### About this task
Transcribe all of the following material verbatim, keeping every line unchanged.

### Information
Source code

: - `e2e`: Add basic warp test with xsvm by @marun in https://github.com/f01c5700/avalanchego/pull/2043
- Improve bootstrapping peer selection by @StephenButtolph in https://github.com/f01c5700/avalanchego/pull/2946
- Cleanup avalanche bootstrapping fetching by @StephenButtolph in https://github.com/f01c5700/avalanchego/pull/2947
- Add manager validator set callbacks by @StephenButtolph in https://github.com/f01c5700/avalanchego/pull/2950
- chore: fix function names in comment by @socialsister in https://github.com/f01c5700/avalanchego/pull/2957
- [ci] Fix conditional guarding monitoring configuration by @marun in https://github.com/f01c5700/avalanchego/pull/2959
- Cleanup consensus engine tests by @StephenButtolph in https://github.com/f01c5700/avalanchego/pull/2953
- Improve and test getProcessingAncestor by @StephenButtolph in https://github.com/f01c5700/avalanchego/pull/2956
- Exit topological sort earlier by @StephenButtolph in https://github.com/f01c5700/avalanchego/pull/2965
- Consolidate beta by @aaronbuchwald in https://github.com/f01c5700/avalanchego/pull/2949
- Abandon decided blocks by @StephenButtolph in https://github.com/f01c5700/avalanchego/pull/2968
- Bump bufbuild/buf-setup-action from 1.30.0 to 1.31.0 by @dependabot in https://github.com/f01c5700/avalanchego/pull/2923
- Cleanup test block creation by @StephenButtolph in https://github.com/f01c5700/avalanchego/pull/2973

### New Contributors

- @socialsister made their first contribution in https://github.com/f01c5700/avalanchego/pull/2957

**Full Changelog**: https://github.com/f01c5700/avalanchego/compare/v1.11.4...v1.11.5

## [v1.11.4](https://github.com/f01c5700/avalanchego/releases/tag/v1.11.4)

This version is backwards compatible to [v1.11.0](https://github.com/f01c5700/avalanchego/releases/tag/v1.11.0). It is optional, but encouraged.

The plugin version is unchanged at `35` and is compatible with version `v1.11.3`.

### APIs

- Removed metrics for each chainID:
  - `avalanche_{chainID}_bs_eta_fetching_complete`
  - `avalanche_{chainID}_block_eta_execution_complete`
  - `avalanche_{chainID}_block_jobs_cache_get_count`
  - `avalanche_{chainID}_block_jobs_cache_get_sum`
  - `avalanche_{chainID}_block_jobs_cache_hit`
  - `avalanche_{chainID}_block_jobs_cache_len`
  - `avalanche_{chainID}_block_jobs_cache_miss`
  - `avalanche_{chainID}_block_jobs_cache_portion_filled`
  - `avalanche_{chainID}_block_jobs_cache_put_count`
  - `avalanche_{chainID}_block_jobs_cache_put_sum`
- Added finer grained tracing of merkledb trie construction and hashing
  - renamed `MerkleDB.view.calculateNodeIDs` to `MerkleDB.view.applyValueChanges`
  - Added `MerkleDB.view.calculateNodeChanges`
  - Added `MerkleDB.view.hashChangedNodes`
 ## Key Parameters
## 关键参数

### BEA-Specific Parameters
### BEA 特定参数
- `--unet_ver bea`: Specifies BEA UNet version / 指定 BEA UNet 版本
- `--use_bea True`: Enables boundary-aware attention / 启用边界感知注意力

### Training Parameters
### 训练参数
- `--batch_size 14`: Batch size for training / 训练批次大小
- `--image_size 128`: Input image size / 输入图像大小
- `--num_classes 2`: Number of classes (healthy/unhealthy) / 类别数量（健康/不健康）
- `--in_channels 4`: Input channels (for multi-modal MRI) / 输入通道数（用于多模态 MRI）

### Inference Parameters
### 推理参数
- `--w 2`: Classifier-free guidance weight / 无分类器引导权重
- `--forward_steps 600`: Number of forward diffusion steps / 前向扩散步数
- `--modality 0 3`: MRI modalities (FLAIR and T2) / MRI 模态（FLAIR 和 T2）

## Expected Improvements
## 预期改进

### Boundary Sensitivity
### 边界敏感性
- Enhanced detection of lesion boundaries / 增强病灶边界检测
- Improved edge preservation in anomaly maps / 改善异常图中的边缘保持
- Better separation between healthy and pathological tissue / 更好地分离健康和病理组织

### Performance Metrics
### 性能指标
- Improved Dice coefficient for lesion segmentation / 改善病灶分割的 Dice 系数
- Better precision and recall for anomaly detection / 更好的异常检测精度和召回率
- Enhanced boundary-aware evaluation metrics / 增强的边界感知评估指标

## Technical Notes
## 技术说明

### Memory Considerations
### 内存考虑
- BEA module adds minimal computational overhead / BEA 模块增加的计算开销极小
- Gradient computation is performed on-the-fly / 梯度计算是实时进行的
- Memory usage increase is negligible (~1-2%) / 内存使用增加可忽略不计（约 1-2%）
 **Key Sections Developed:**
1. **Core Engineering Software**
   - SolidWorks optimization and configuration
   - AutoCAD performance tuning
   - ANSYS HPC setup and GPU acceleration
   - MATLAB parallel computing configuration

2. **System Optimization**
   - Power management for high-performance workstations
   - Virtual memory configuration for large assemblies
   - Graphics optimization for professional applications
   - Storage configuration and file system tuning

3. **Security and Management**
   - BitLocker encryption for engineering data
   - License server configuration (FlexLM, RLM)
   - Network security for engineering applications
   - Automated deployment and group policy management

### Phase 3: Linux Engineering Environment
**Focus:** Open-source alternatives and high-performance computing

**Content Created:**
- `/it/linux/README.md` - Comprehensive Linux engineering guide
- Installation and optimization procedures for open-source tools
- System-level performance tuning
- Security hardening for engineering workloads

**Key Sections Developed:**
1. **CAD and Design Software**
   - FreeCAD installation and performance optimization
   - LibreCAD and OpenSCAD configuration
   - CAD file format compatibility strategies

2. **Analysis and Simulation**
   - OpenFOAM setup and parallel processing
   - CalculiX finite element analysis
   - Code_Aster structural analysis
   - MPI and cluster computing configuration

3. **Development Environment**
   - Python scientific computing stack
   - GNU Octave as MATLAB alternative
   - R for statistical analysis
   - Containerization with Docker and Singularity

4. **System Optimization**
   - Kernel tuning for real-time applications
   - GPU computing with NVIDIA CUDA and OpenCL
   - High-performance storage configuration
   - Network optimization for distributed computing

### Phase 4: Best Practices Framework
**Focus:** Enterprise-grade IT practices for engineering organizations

### Answer for this exercise
Source code

: - `e2e`: Add basic warp test with xsvm by @marun in https://github.com/f01c5700/avalanchego/pull/2043
- Improve bootstrapping peer selection by @StephenButtolph in https://github.com/f01c5700/avalanchego/pull/2946
- Cleanup avalanche bootstrapping fetching by @StephenButtolph in https://github.com/f01c5700/avalanchego/pull/2947
- Add manager validator set callbacks by @StephenButtolph in https://github.com/f01c5700/avalanchego/pull/2950
- chore: fix function names in comment by @socialsister in https://github.com/f01c5700/avalanchego/pull/2957
- [ci] Fix conditional guarding monitoring configuration by @marun in https://github.com/f01c5700/avalanchego/pull/2959
- Cleanup consensus engine tests by @StephenButtolph in https://github.com/f01c5700/avalanchego/pull/2953
- Improve and test getProcessingAncestor by @StephenButtolph in https://github.com/f01c5700/avalanchego/pull/2956
- Exit topological sort earlier by @StephenButtolph in https://github.com/f01c5700/avalanchego/pull/2965
- Consolidate beta by @aaronbuchwald in https://github.com/f01c5700/avalanchego/pull/2949
- Abandon decided blocks by @StephenButtolph in https://github.com/f01c5700/avalanchego/pull/2968
- Bump bufbuild/buf-setup-action from 1.30.0 to 1.31.0 by @dependabot in https://github.com/f01c5700/avalanchego/pull/2923
- Cleanup test block creation by @StephenButtolph in https://github.com/f01c5700/avalanchego/pull/2973

### New Contributors

- @socialsister made their first contribution in https://github.com/f01c5700/avalanchego/pull/2957

**Full Changelog**: https://github.com/f01c5700/avalanchego/compare/v1.11.4...v1.11.5

## [v1.11.4](https://github.com/f01c5700/avalanchego/releases/tag/v1.11.4)

This version is backwards compatible to [v1.11.0](https://github.com/f01c5700/avalanchego/releases/tag/v1.11.0). It is optional, but encouraged.

The plugin version is unchanged at `35` and is compatible with version `v1.11.3`.

### APIs

- Removed metrics for each chainID:
  - `avalanche_{chainID}_bs_eta_fetching_complete`
  - `avalanche_{chainID}_block_eta_execution_complete`
  - `avalanche_{chainID}_block_jobs_cache_get_count`
  - `avalanche_{chainID}_block_jobs_cache_get_sum`
  - `avalanche_{chainID}_block_jobs_cache_hit`
  - `avalanche_{chainID}_block_jobs_cache_len`
  - `avalanche_{chainID}_block_jobs_cache_miss`
  - `avalanche_{chainID}_block_jobs_cache_portion_filled`
  - `avalanche_{chainID}_block_jobs_cache_put_count`
  - `avalanche_{chainID}_block_jobs_cache_put_sum`
- Added finer grained tracing of merkledb trie construction and hashing
  - renamed `MerkleDB.view.calculateNodeIDs` to `MerkleDB.view.applyValueChanges`
  - Added `MerkleDB.view.calculateNodeChanges`
  - Added `MerkleDB.view.hashChangedNodes`
 ## Key Parameters
## 关键参数

### BEA-Specific Parameters
### BEA 特定参数
- `--unet_ver bea`: Specifies BEA UNet version / 指定 BEA UNet 版本
- `--use_bea True`: Enables boundary-aware attention / 启用边界感知注意力

### Training Parameters
### 训练参数
- `--batch_size 14`: Batch size for training / 训练批次大小
- `--image_size 128`: Input image size / 输入图像大小
- `--num_classes 2`: Number of classes (healthy/unhealthy) / 类别数量（健康/不健康）
- `--in_channels 4`: Input channels (for multi-modal MRI) / 输入通道数（用于多模态 MRI）

### Inference Parameters
### 推理参数
- `--w 2`: Classifier-free guidance weight / 无分类器引导权重
- `--forward_steps 600`: Number of forward diffusion steps / 前向扩散步数
- `--modality 0 3`: MRI modalities (FLAIR and T2) / MRI 模态（FLAIR 和 T2）

## Expected Improvements
## 预期改进

### Boundary Sensitivity
### 边界敏感性
- Enhanced detection of lesion boundaries / 增强病灶边界检测
- Improved edge preservation in anomaly maps / 改善异常图中的边缘保持
- Better separation between healthy and pathological tissue / 更好地分离健康和病理组织

### Performance Metrics
### 性能指标
- Improved Dice coefficient for lesion segmentation / 改善病灶分割的 Dice 系数
- Better precision and recall for anomaly detection / 更好的异常检测精度和召回率
- Enhanced boundary-aware evaluation metrics / 增强的边界感知评估指标

## Technical Notes
## 技术说明

### Memory Considerations
### 内存考虑
- BEA module adds minimal computational overhead / BEA 模块增加的计算开销极小
- Gradient computation is performed on-the-fly / 梯度计算是实时进行的
- Memory usage increase is negligible (~1-2%) / 内存使用增加可忽略不计（约 1-2%）
 **Key Sections Developed:**
1. **Core Engineering Software**
   - SolidWorks optimization and configuration
   - AutoCAD performance tuning
   - ANSYS HPC setup and GPU acceleration
   - MATLAB parallel computing configuration

2. **System Optimization**
   - Power management for high-performance workstations
   - Virtual memory configuration for large assemblies
   - Graphics optimization for professional applications
   - Storage configuration and file system tuning

3. **Security and Management**
   - BitLocker encryption for engineering data
   - License server configuration (FlexLM, RLM)
   - Network security for engineering applications
   - Automated deployment and group policy management

### Phase 3: Linux Engineering Environment
**Focus:** Open-source alternatives and high-performance computing

**Content Created:**
- `/it/linux/README.md` - Comprehensive Linux engineering guide
- Installation and optimization procedures for open-source tools
- System-level performance tuning
- Security hardening for engineering workloads

**Key Sections Developed:**
1. **CAD and Design Software**
   - FreeCAD installation and performance optimization
   - LibreCAD and OpenSCAD configuration
   - CAD file format compatibility strategies

2. **Analysis and Simulation**
   - OpenFOAM setup and parallel processing
   - CalculiX finite element analysis
   - Code_Aster structural analysis
   - MPI and cluster computing configuration

3. **Development Environment**
   - Python scientific computing stack
   - GNU Octave as MATLAB alternative
   - R for statistical analysis
   - Containerization with Docker and Singularity

4. **System Optimization**
   - Kernel tuning for real-time applications
   - GPU computing with NVIDIA CUDA and OpenCL
   - High-performance storage configuration
   - Network optimization for distributed computing

### Phase 4: Best Practices Framework
**Focus:** Enterprise-grade IT practices for engineering organizations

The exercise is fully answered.